Fields with no source value may be omitted or returned empty depending on export format. The sample above removes null fields so the shape is easier to read.

The Actor also writes an OUTPUT key-value store record with run status, logical run ID, runtime settings, counts, transport usage, and sample rows.

How It Works

This Actor automates the public NYS DOCCS lookup workflow and turns the results into a structured Apify dataset:

  1. Breaks the name-search space into many small prefix-based searches.
  2. Runs those searches with conservative pacing and retry handling.
  3. Collects each visible person record returned by the public lookup.
  4. Tracks progress so interrupted runs can resume instead of starting over.
  5. Validates and stages records while the run is active.
  6. On completion, publishes a clean default dataset for export and downstream use.

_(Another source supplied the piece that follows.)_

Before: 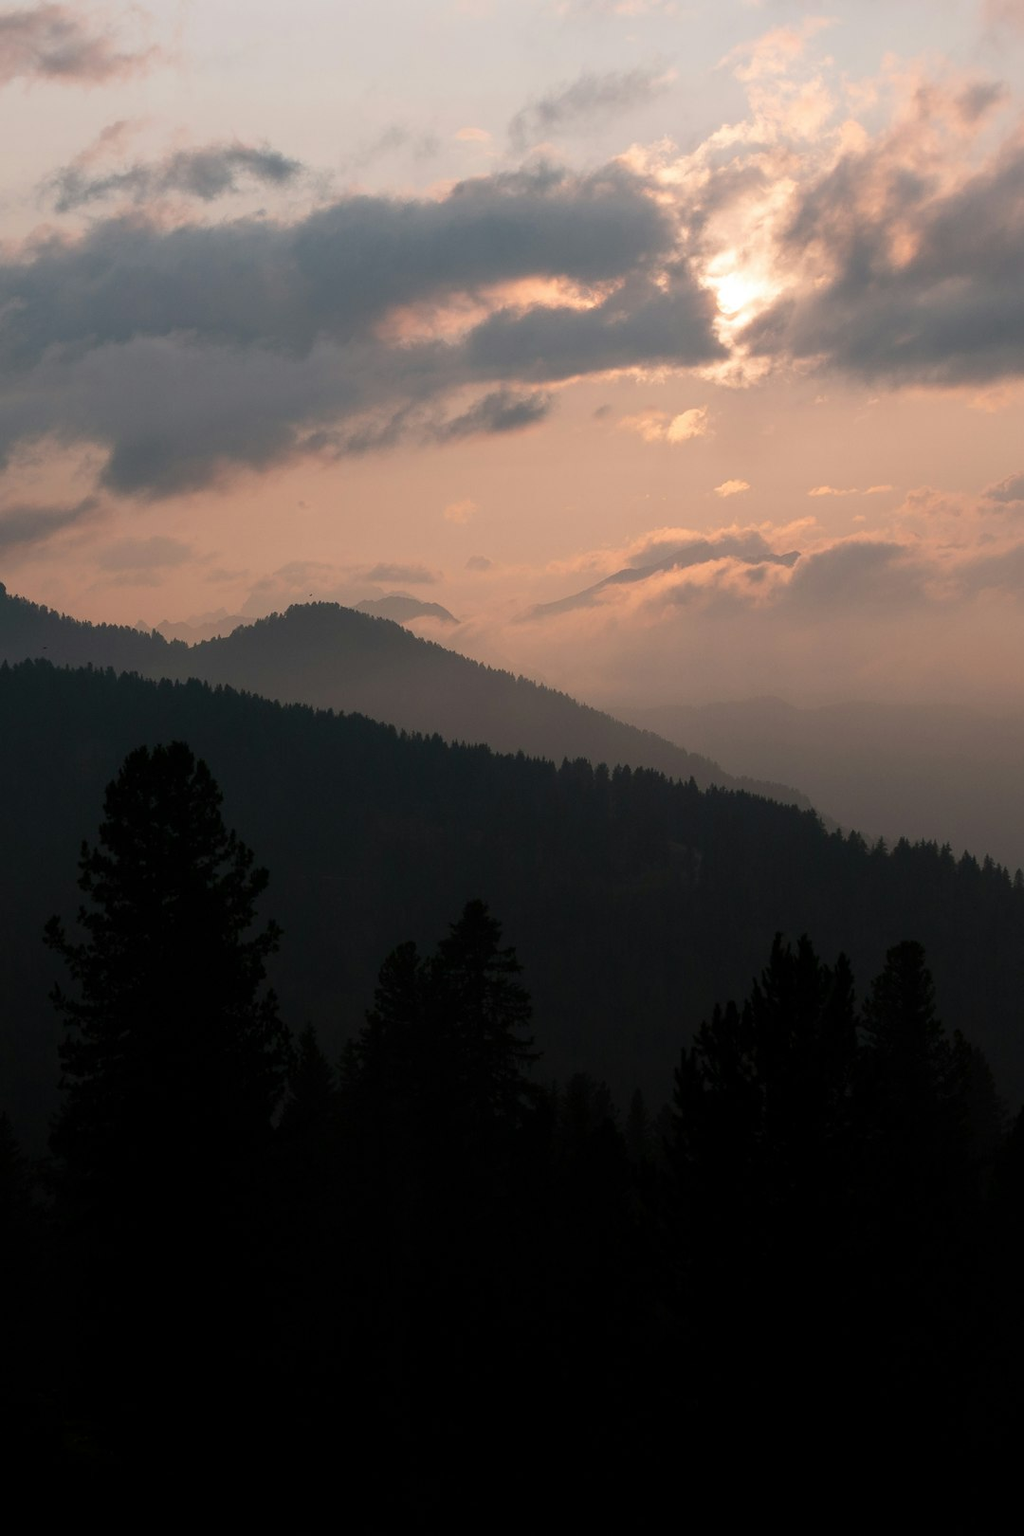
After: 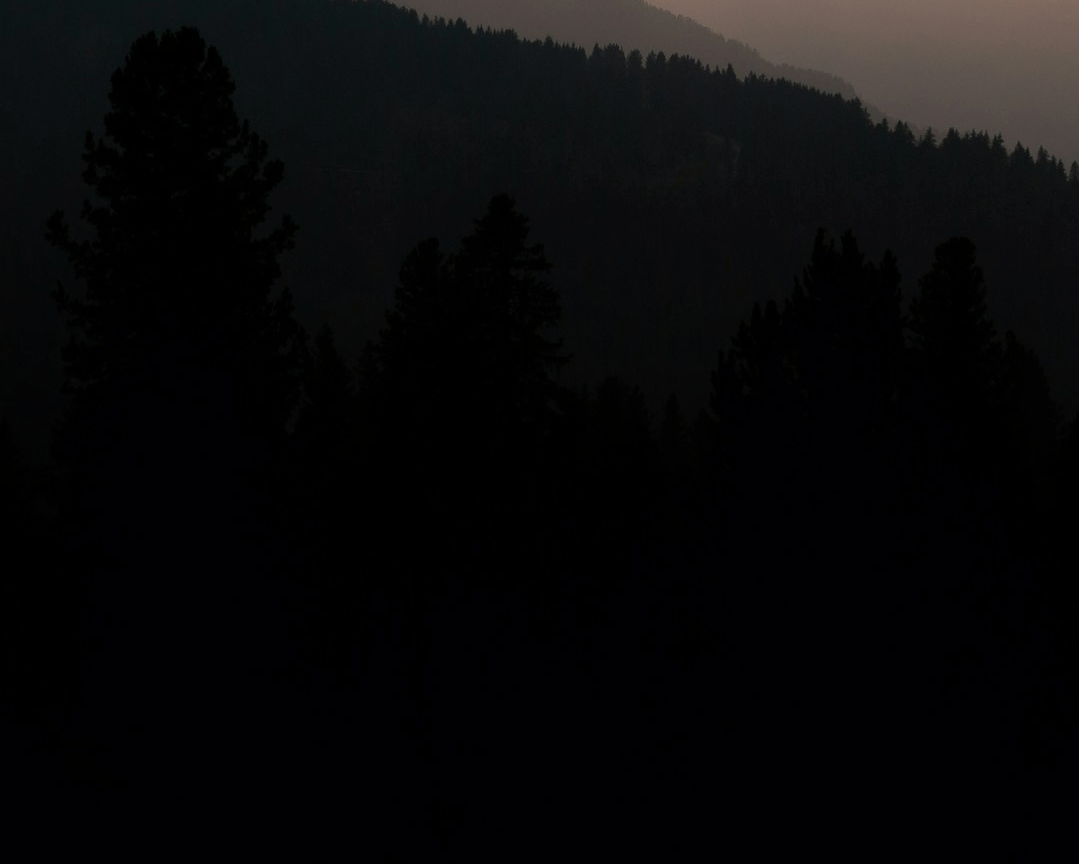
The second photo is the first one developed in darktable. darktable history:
filmic rgb: black relative exposure -8.02 EV, white relative exposure 4.05 EV, hardness 4.14, preserve chrominance max RGB, color science v6 (2022), contrast in shadows safe, contrast in highlights safe
crop and rotate: top 46.657%, right 0.043%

The internal staging data is not the product output. Use the completed run's default dataset as the final export and as the source dataset for the Details Actor.

Expected Runtime

A full Basic Snapshot run usually takes about 2 to 3 hours with the default production settings. Runtime can change based on DOCCS response time, retry volume, network conditions, and Apify platform conditions.

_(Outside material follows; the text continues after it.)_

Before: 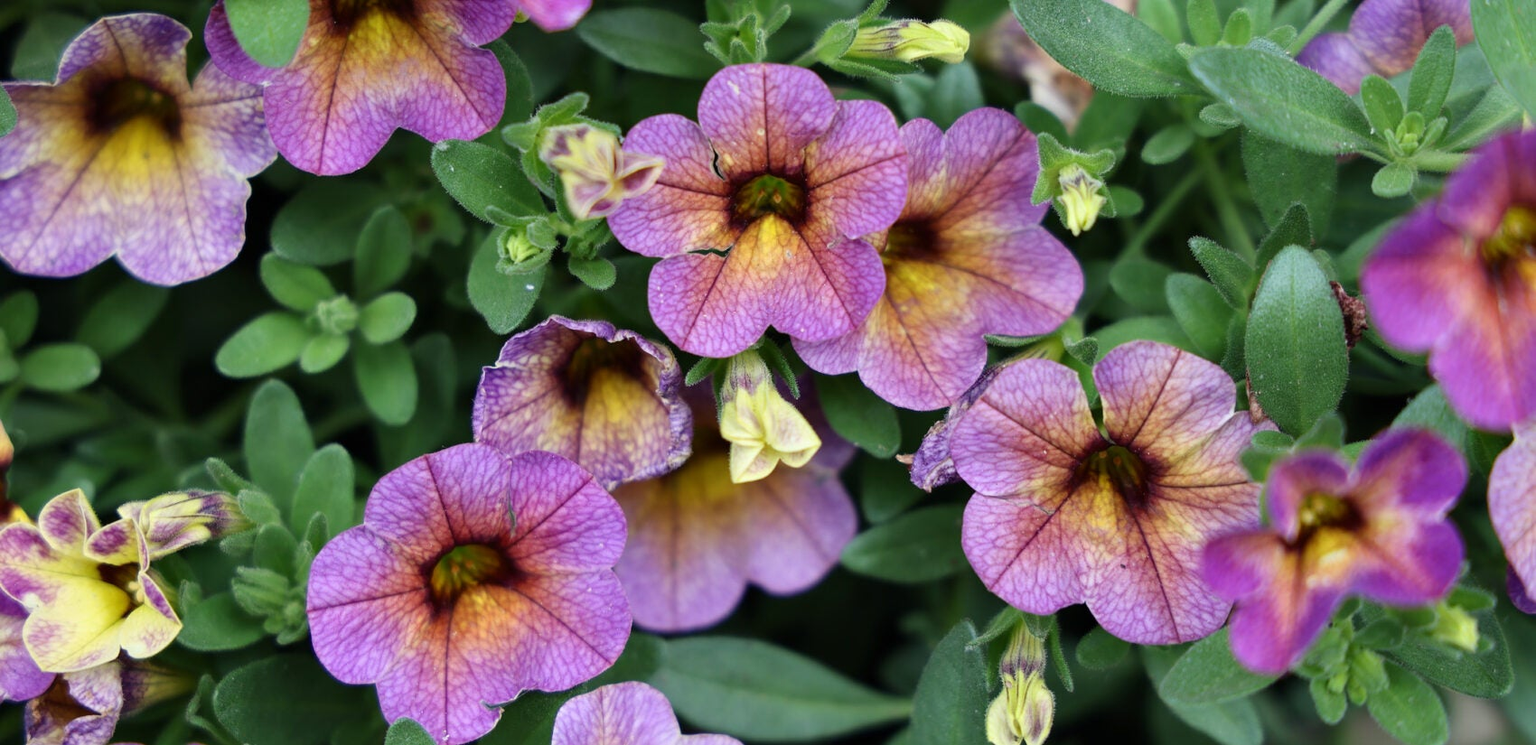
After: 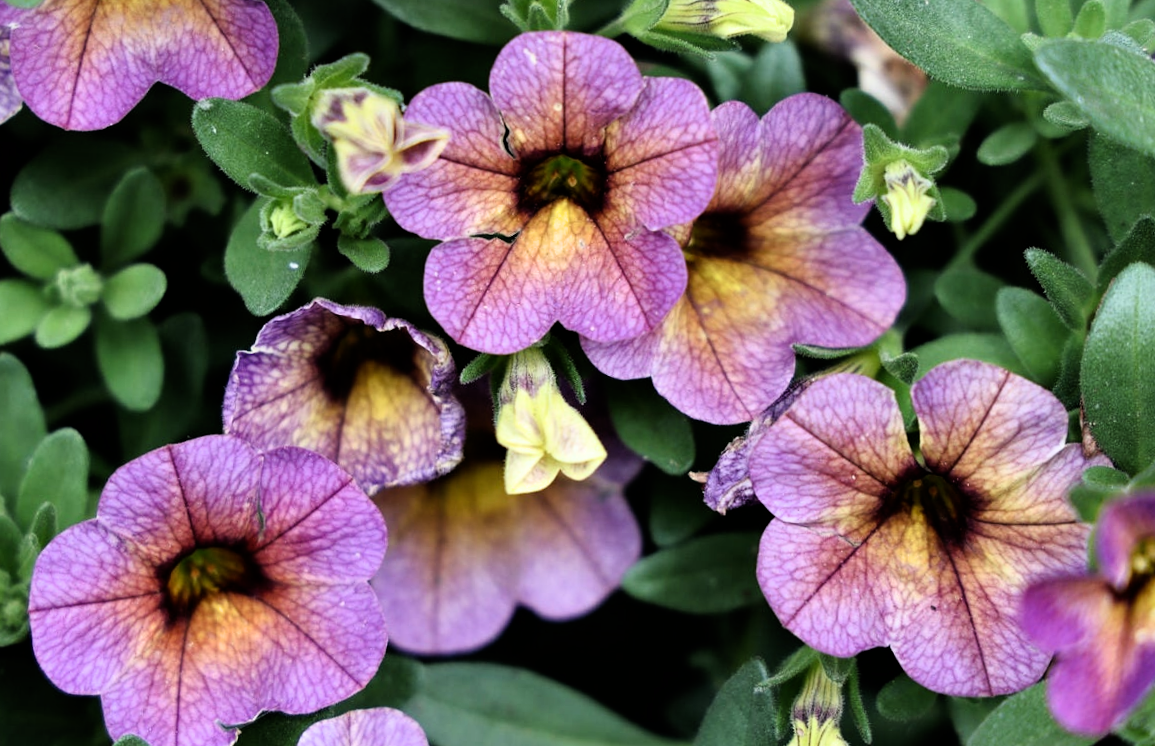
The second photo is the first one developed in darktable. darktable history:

Using It With In-Custody Details

The Basic Snapshot can run by itself, but it is also the required upstream source for NYS DOCCS In-Custody Details.

Recommended workflow:

  1. Run NYS DOCCS Basic Snapshot.
  2. Wait for the run to finish successfully.
  3. Open the successful run's default dataset.
  4. Run NYS DOCCS In-Custody Details the same day and provide that dataset as sourceDatasetId.
  5. If using Apify Actor-to-Actor integration, configure Basic Snapshot to start the Details Actor on successful completion and pass:
    • sourceDatasetId = {{resource.defaultDatasetId}}
    • sourceRunId = {{resource.id}}

The same-day recommendation matters because the Details Actor enriches the in-custody rows found in this snapshot. Running Details against an older snapshot can produce stale custody detail data.

Input

  • prefixes: optional explicit last-name prefixes to scrape.
  • prefixDepth: when prefixes is empty, auto-generates A-Z for 1 or AA-ZZ for 2.
  • requestDelayMs: delay between requests per worker.
  • maxPagesPerPrefix: page cap per prefix; use 0 for no cap.
  • workerCount: number of parallel prefix workers.
  • proxyMode: none, datacenter, or residential.
  • proxyCountryCode: optional 2-letter country code for residential proxy only.
  • resumeMode: auto resumes unfinished logical runs; forceNew starts fresh.
  • logicalRunId: optional stable logical run identifier for manual recovery or testing.
  • retainedCompletedRuns: number of completed named final datasets to keep.
  • sampleRowLimit: number of sample rows copied into the final OUTPUT summary.

Reliability And Resume Behavior

  • The Actor checkpoints prefix and pagination progress in a named key-value store.
  • Failed or interrupted runs resume automatically by default.
  • Graceful aborts publish partial output from already staged rows.
  • Successful runs rebuild the clean final default dataset from staging.
  • The newest retained named final datasets are kept for recovery/history.

Notes

  • Proxy use depends on the selected proxy mode.
  • The public DOCCS lookup does not expose a reliable total-result count, so prefixDepth: 2 is the safer full-snapshot mode.